◆ **Requests**:
(A) Determine whether each statement below agrees with the article on water shortages. For each one, answer yes or no and quote the words of the article that decide it.
(i) Cape Town residents have been asked to cut their water use to 50 liters a day.
(ii) A recent study found that Iqaluit may face a water shortage within ten years.
(iii) Water from the Rocky Mountains flows into the Arctic Ocean, the Pacific and the Atlantic.
(B) Answer these questions using the article on water shortages.
(i) About how many people live in Cape Town?
(ii) Below what share of reservoir capacity will Cape Town's taps be turned off?
(iii) Iqaluit is the capital of which territory?
(C) Carry the article on water shortages forward, beginning after its final sentence.

◆ **Text excerpt**:
>> Begin
Water worries mount around the world — including in Canada
Population growth and changing climate are putting water supplies at risk
This is part of our series Water at Risk, which looks at Cape Town's drought and some potential risks to the water supply facing parts of Canada and the Middle East. Read more stories in the series.
A family negotiate their way through caked mud around a dried-up section of the Theewaterskloof dam near Cape Town in January. The dam's reservoir supplies most of Cape Town's potable water and is dangerously low as the city faces Day Zero, the point at which taps will run dry and rationing must begin in the city of nearly four million people.
Planning for Day Zero
After a third consecutive year of drought, Cape Town residents have been asked to reduce their water consumption to 50 litres a day. If reservoir levels drop below 13.5 per cent capacity, the taps will be turned off, forcing people to collect a maximum daily ration of 25 litres from one of 200 sites.
A warmer and drier Arctic
Growing populations and climate change are putting stress on water supplies around the world, including in Canada. According to a recent study, Iqaluit may face a water shortage within five years, owing to a growing population in Nunavut's capital and the rapidly warming climate in the Arctic.
Mountain evidence
Snowfall in the Rocky Mountains is the source of water for tens of millions of people across North America. "The water from this mountain range flows into the Arctic Ocean and the Pacific and the Atlantic, so what happens here matters for the whole continent," says John Pomeroy, a hydrologist who has been studying the snowpack for nearly 15 years.
>> End
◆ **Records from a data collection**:
>> Begin
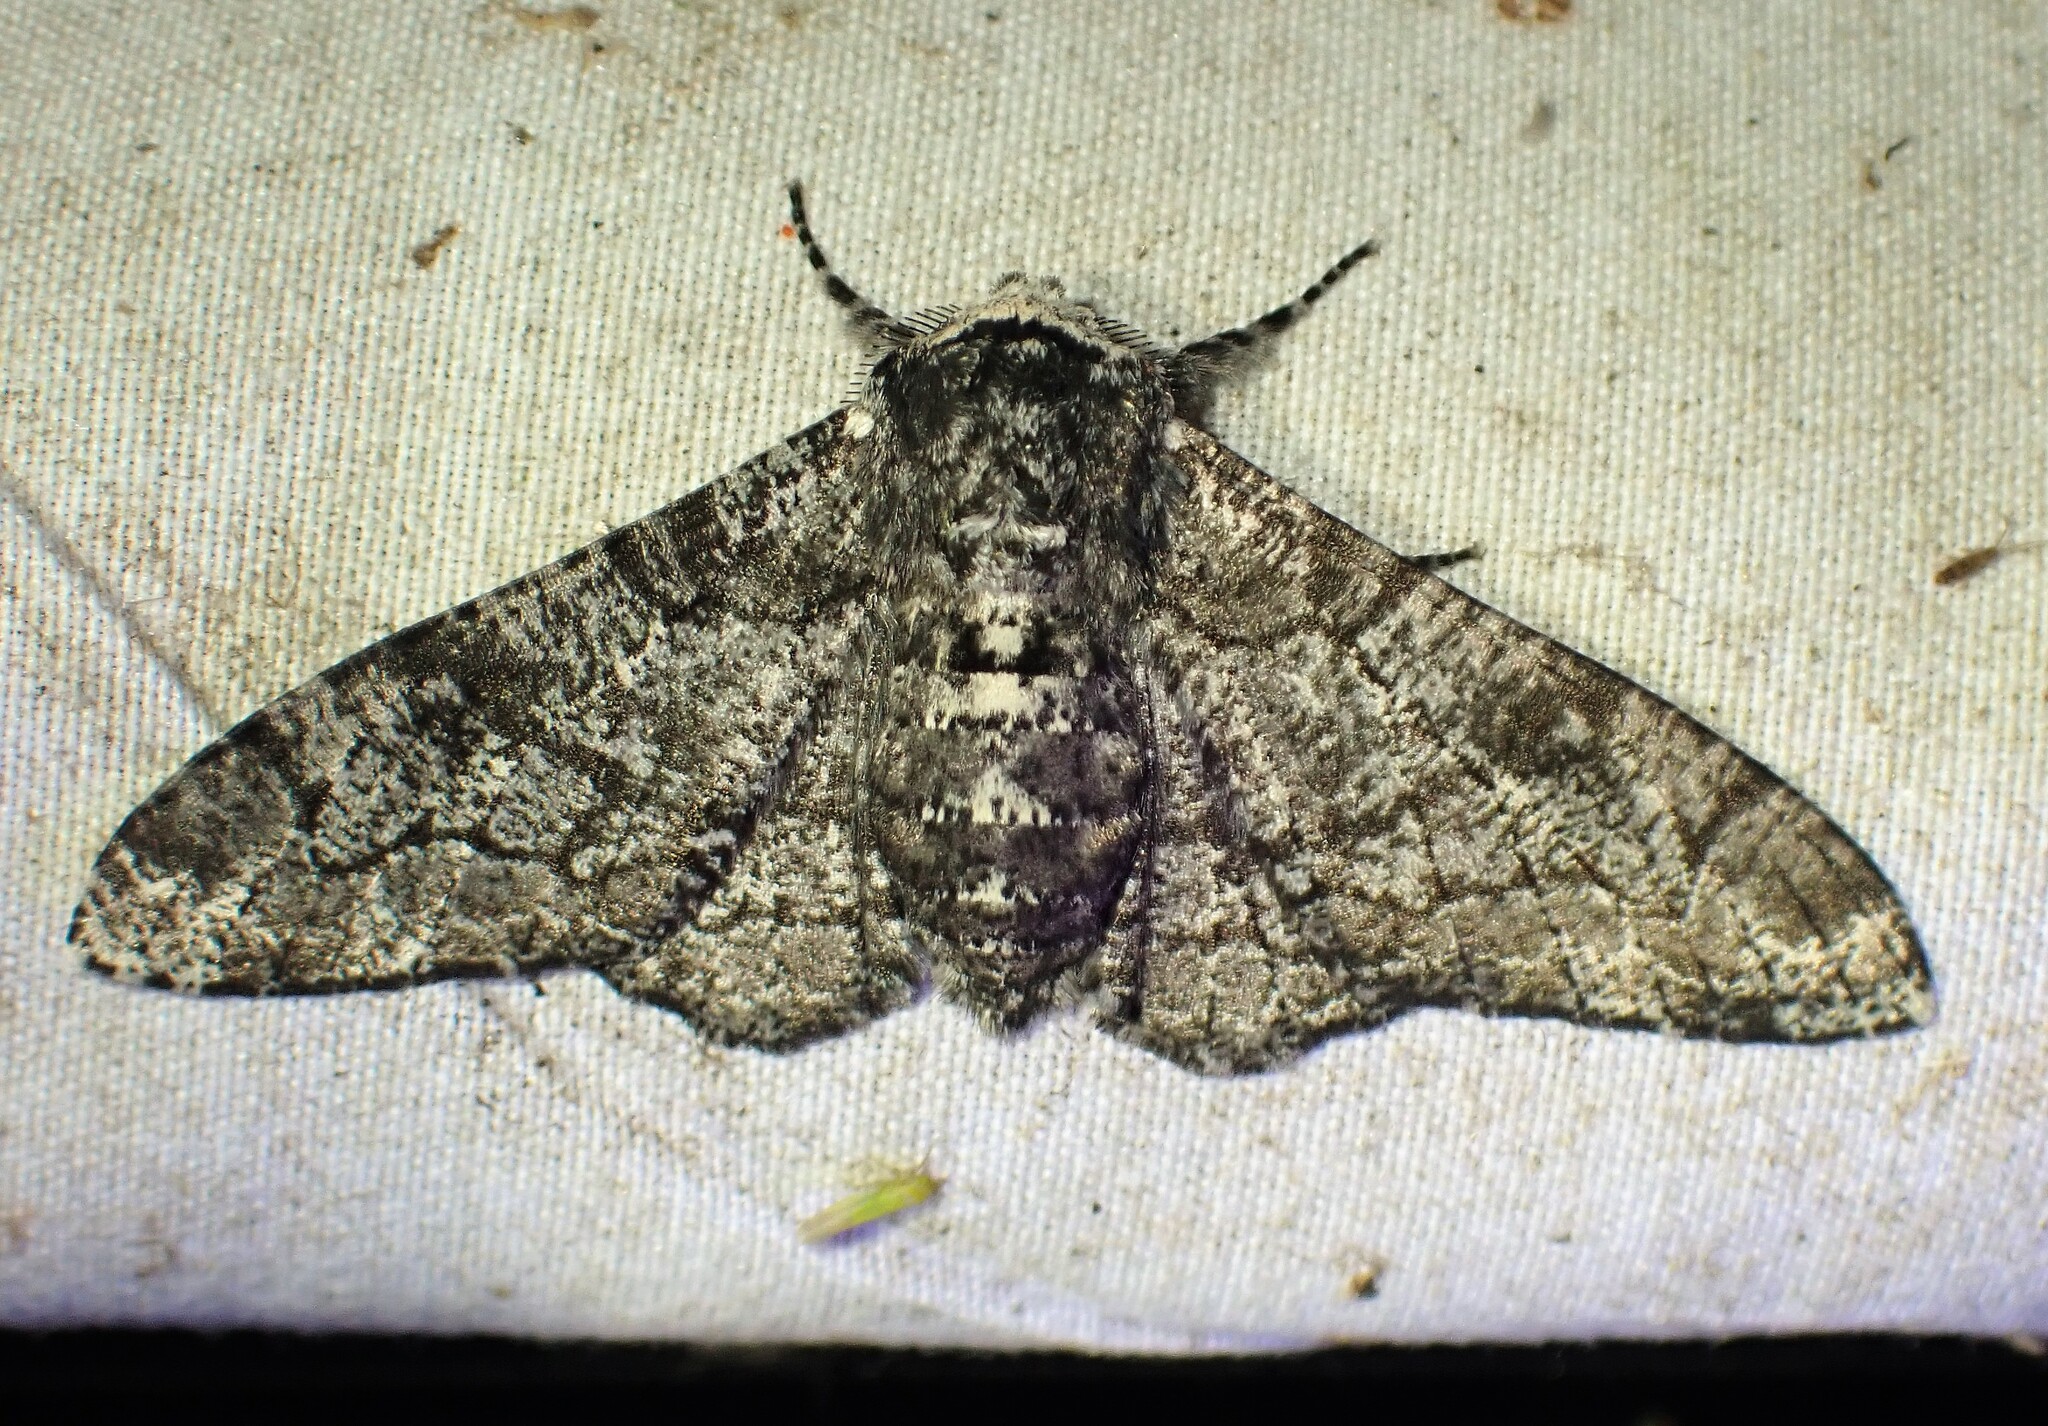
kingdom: Animalia
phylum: Arthropoda
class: Insecta
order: Lepidoptera
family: Geometridae
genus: Biston
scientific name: Biston betularia
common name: Peppered moth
>> End
◆ **Answers for this exercise**:
(A)
(i) Yes: "Cape Town residents have been asked to reduce their water consumption to 50 litres a day."
(ii) No: "Iqaluit may face a water shortage within five years"
(iii) Yes: "The water from this mountain range flows into the Arctic Ocean and the Pacific and the Atlantic"

(B)
(i) Nearly four million
(ii) 13.5 percent
(iii) Nunavut

(C)
Disappearing glaciers
In the past, glaciers provided a reliable source of water that could feed rivers in times of drought, but the warming climate has shrunk icefields in places like Glacier National Park in Montana, which contains the headwaters of the Milk River in Alberta.
A river run dry
During a drought in 2001, the Milk River ran dry. Last year, farmers in the southern Alberta area were told to stop irrigating their crops after Aug. 3.
Saving the rainy days
Raising the Dead
Water levels in the Dead Sea, between Jordan and Israel, have been dropping by more than a metre a year. Jordan, already suffering from depleted reservoirs and a lack of rainfall, hopes to replenish its water supply by taking part in project with Israel to desalinate water from the Red Sea and pump it into the Dead Sea.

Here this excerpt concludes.